The effect of ocean warming won't just result in the loss of coral reefs; it will affect many systems across the planet. For example, scientists have found that the melting of the Greenland ice sheet is resulting in a slowing of the Atlantic meridional overturning circulation current by making water less saline, which makes it harder to sink and drive the journey of the current southward from Greenland. Now, you might ask, 'What does that do?' This will affect weather patterns in all countries bordering the Atlantic Ocean, and even change rainfall patterns at the equator. For example, this will mean colder winters and hotter summers, greater flooding and extreme weather in Europe.
In our own hemisphere, a study released in the Journal of Climate found that increasing ocean temperatures are influencing how impactful and frequent positive Indian Ocean Dipole events are. According to the Bureau of Meteorology, Indian Ocean Dipole events are one of the key drivers of Australia's climate.
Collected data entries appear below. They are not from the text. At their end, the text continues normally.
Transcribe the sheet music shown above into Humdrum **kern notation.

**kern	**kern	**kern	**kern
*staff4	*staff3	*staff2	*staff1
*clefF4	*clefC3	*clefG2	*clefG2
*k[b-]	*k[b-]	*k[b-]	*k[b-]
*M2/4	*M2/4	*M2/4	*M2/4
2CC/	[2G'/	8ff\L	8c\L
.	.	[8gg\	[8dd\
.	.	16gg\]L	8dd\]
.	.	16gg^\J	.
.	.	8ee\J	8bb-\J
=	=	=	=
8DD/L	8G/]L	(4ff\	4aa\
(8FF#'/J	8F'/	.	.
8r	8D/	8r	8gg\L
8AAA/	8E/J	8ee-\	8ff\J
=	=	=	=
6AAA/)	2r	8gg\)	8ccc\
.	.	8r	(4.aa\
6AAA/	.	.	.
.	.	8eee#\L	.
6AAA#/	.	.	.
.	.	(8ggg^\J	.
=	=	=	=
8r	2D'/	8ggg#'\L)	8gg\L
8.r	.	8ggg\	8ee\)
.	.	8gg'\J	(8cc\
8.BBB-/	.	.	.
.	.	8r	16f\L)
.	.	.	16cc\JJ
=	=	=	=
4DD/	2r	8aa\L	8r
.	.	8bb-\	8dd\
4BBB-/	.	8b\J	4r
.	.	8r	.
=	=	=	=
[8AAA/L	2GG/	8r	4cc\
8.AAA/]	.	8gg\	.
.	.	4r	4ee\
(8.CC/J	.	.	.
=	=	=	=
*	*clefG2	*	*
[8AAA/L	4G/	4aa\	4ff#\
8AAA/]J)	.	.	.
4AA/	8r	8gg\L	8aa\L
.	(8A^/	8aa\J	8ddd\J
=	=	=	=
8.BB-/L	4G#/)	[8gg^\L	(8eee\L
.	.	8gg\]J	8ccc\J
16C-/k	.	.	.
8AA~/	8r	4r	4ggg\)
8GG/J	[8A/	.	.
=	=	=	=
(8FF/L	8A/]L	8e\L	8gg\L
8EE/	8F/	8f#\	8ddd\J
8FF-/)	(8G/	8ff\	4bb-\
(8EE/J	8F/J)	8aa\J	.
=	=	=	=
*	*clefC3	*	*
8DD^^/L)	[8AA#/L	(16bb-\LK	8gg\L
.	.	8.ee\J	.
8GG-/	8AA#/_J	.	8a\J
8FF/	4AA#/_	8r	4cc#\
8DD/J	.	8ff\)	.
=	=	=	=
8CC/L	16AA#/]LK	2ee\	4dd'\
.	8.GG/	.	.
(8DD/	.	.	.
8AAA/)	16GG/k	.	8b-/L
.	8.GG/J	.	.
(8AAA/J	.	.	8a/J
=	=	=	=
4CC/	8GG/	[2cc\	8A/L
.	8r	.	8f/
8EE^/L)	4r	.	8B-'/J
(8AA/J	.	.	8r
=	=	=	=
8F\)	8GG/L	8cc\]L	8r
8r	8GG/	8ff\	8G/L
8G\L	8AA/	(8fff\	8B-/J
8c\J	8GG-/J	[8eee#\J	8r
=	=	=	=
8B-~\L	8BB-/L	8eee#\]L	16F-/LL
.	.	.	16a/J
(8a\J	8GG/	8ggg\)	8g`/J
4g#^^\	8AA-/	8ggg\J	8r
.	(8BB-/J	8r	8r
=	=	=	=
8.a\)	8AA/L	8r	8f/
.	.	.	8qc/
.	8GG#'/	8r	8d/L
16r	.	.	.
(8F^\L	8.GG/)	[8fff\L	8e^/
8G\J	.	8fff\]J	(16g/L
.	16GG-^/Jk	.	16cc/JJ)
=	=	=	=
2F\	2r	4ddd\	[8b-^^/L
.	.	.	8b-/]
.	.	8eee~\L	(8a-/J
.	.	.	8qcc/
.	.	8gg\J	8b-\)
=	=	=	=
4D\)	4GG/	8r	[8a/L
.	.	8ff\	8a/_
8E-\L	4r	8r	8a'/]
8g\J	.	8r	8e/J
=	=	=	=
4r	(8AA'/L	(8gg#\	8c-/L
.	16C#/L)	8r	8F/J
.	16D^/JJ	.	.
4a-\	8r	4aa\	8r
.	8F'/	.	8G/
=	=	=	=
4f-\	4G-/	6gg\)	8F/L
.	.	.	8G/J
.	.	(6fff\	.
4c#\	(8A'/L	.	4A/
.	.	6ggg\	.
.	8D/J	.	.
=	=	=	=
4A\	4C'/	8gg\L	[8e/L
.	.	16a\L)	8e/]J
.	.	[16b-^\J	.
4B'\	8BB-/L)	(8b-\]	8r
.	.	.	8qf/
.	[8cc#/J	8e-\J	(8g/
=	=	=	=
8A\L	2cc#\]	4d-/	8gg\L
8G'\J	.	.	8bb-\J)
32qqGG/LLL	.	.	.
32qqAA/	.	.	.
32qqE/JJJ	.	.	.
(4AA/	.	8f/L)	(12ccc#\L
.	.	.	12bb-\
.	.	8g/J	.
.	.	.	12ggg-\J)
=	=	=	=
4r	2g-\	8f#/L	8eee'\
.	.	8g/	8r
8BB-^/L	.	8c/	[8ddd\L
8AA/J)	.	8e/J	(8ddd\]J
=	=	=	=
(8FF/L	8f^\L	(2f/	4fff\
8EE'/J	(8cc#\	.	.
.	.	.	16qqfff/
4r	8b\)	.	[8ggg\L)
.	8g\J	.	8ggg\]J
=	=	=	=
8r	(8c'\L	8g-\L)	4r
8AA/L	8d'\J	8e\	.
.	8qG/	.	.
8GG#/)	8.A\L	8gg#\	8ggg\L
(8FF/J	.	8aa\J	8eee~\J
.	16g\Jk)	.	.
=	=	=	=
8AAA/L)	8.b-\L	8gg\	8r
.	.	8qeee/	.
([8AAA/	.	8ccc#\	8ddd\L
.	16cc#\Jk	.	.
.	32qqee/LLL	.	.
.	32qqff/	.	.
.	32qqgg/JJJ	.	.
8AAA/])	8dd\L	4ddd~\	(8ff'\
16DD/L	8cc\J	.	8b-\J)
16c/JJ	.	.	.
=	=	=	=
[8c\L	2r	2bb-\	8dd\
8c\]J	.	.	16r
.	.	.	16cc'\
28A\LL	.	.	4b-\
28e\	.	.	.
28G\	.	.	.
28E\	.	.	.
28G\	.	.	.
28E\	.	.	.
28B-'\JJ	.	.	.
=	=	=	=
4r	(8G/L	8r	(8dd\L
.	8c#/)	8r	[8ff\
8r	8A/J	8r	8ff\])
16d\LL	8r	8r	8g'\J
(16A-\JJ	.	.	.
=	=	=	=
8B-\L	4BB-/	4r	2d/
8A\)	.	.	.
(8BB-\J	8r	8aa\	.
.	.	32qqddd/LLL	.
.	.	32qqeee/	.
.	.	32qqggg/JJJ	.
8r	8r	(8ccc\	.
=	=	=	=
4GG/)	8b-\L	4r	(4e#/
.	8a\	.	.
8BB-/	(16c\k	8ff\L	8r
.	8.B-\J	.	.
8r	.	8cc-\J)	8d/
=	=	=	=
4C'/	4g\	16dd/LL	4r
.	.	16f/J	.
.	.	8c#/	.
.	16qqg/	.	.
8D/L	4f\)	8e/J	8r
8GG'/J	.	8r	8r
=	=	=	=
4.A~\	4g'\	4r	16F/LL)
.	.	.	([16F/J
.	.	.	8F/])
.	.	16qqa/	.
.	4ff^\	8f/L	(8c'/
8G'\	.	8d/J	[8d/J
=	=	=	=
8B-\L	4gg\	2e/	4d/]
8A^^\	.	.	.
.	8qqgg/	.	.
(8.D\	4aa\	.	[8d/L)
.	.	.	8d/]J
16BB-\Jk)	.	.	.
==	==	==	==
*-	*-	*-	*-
The dipole has three phases: neutral, positive and negative. Positive Indian Ocean Dipole phases are linked to less rainfall and higher-than-normal temperatures across Australia during winter and spring. Climate models suggest that the ocean-warming trend will lead to more frequent Indian Ocean Dipole events, and the associated dry conditions will be more intense compared to the present-day climate. The results of the increase can already be seen in the extreme weather events in south-eastern Australia, like the 'black summer' we've just experienced.
Whilst I support the measures of this bill, we must act collectively on climate change and balance our carbon budget. We cannot allow temperatures to just keep going up. Unfortunately, this government has still not made a commitment to carbon neutrality by 2050, despite the overwhelming consensus of the business sector and society in general. So I urge the government to do so before the next conference of the parties in Glasgow next year. There is undoubtedly an opportunity for a reset—to put stimulus, energy and the focus of the government towards a smart and clean future. If we don't get there—if we fail to flatten the curve on our emissions and we leave it until too late—we will lose much more than the reef and the tourism industry.